I wouldn’t disagree, and I have benefited enormously from every iteration of the internet since it hobbled onto the stage. It’s a net boon to the world, no question.
I don’t have anything against the general “Web 2.0” world except that it displaced real communication - discourse on the level of SDMB and above - to a forgotten niche. Too many users can’t deal with anything that’s not HD video and biff-bam-boom graphics (accessed on a tiny mobile device with no real keyboard) even though they might have something to say with these old-fashioned hieroglyphics.
I miss the ‘old’ internet too.
I use to copy and paste sooo much information I gleaned. I compiled various sources and opinions, then clarified them with edit marks and comments.
Now everything is videos.
And the majority of ‘information’ on the web now can’t be trusted. A pet-peeve of mine is articles or information that doesn’t have a date.
Any company that uses Facebook as ‘their Co. website’ gets my immediate disdain.
I blame Facebook and smartphones. Facebook’s ‘like’ is sooo gradeschool and overly-simple-minded. And no one wants to write anything of any merit on a tap keyboard.
I remember when I first started, just barely pre-graphical web browsers, on telnet, gopher, and that sort of thing (and BBSes.) When Mosaic first came out, I was annoyed by it, felt like it was “dumbing down” the Internet, for similar reasons as above. But I quickly changed my mind after seeing it in action.
I personally think communication is much more facilitated with this easier-to-use multimedia Internet. Personally, I find myself more in touch with people, and I find information much easier to find and verify. My only annoyance is the over saturation of ads on commercial websites but, well, it’s a small price to pay.
For me it was early 90s. I remember loving the telnet CitadelBBS at U of Iowa (I’m always forgetting its name.) Wasted about as much time there yearly as I do here.
i loved them too. i was in middle school in the early/mid 80’s. me and my friends went on BBS and posted about Doctor Who and Dungeons and Dragons… LOL
Either that or everything is stupid clickbait, slide shows or dumbed down into lists. Apparently no one can read a couple paragraphs of text these days.
Every now and then I miss the “Wild West” internet of 1999. Geocities and crazy fansites and webrings for hobbies with webpages full of animated gifs and sparkling text. Pages filled with cat photos. Pages for obscure and strange magicks and roleplaying groups. Fanfiction spread out everywhere. You could find a lot of stuff randomly on search engines (and they all had different results) that could easily lead you down a rabbit hole. Because the search algorithms weren’t very good yet you were just as likely to get Aunt Marge’s Apple Pie Heaven as anywhere else. The small sites were on page 1. And eventually at age 12 you end up seeing porn for the first time without even meaning to (pokeman. com…or just cat searches). And then the popups. The popups everywhere.

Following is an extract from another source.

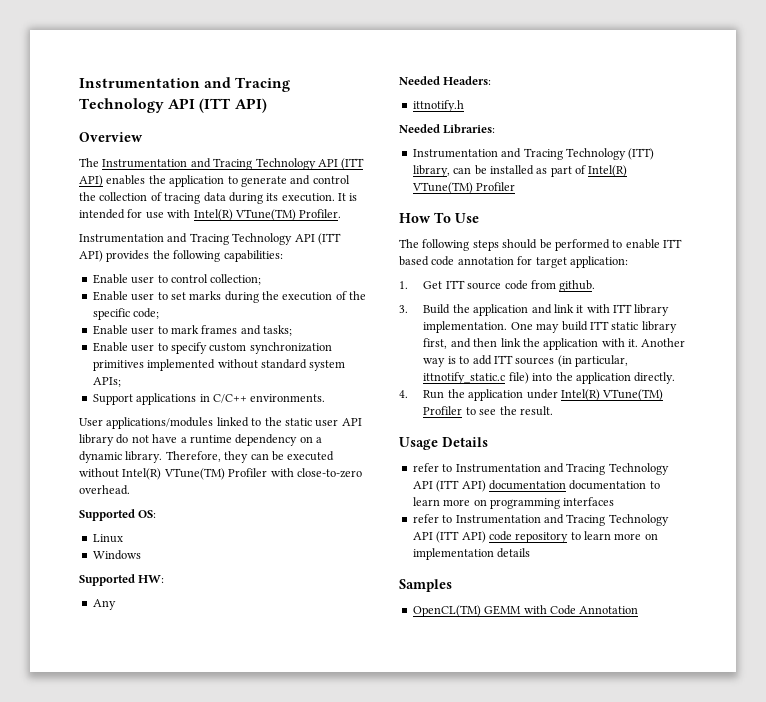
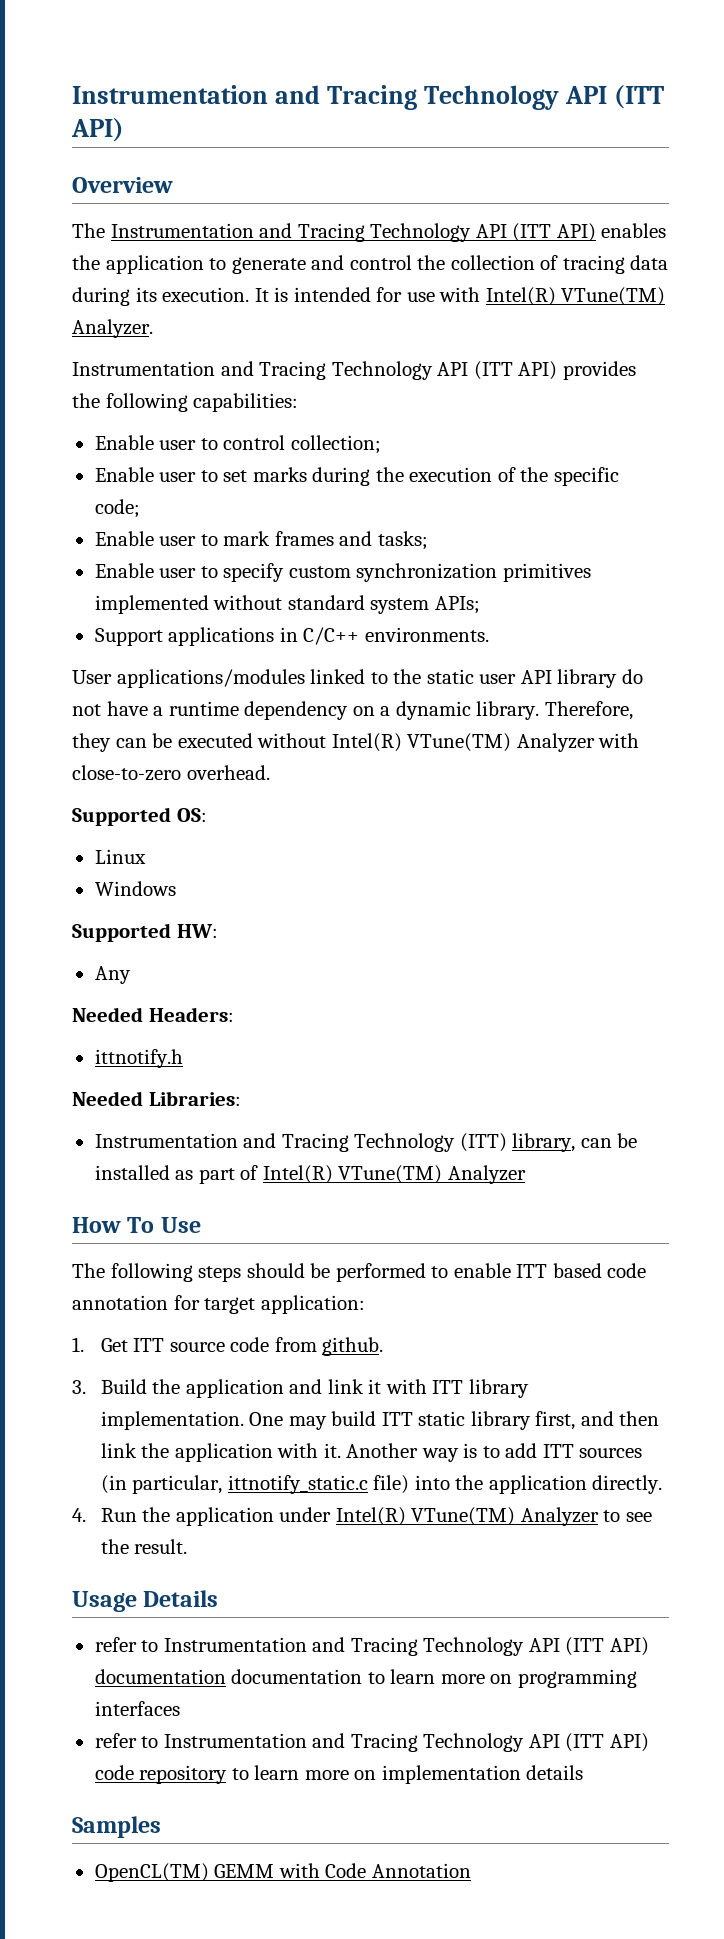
[299,209,342,218] Profiler. -> [72,319,153,338] Analyzer.
[228,468,268,477] Profiler -> [516,733,595,752] Analyzer
[476,182,516,191] Profiler -> [447,1165,526,1184] Analyzer
[423,406,463,415] Profiler -> [520,1507,599,1526] Analyzer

But then I think about how great it is to have a worldwide marketplace and reliable searches. The internet has been monetized…and I rather like it this way, too. Because now I can get anything I want. I could get a picture of Napoleon printed on a body pillow. What a time to be alive!
Back then if you wanted to be on the internet for people to find, you had to get yourself free hosting and learn the basics of HTML (or with really bad visual editors). Everyone had a personal webpage because there were no social networks yet. I think that’s really what made it so wild. People really assumed they had anonymity and they didn’t hold back much in what they put on their personal webpages. Nowadays most people put their personal stuff in their Facebook account, where it’s all regularly structured and you don’t want Uncle Tim seeing that embarrasing photo from last year’s Halloween.
What I love are websites that fell for the 25+ year domain name and hosting trap so they’re still alive today, abandoned for over a decade. They’re like little time capsules.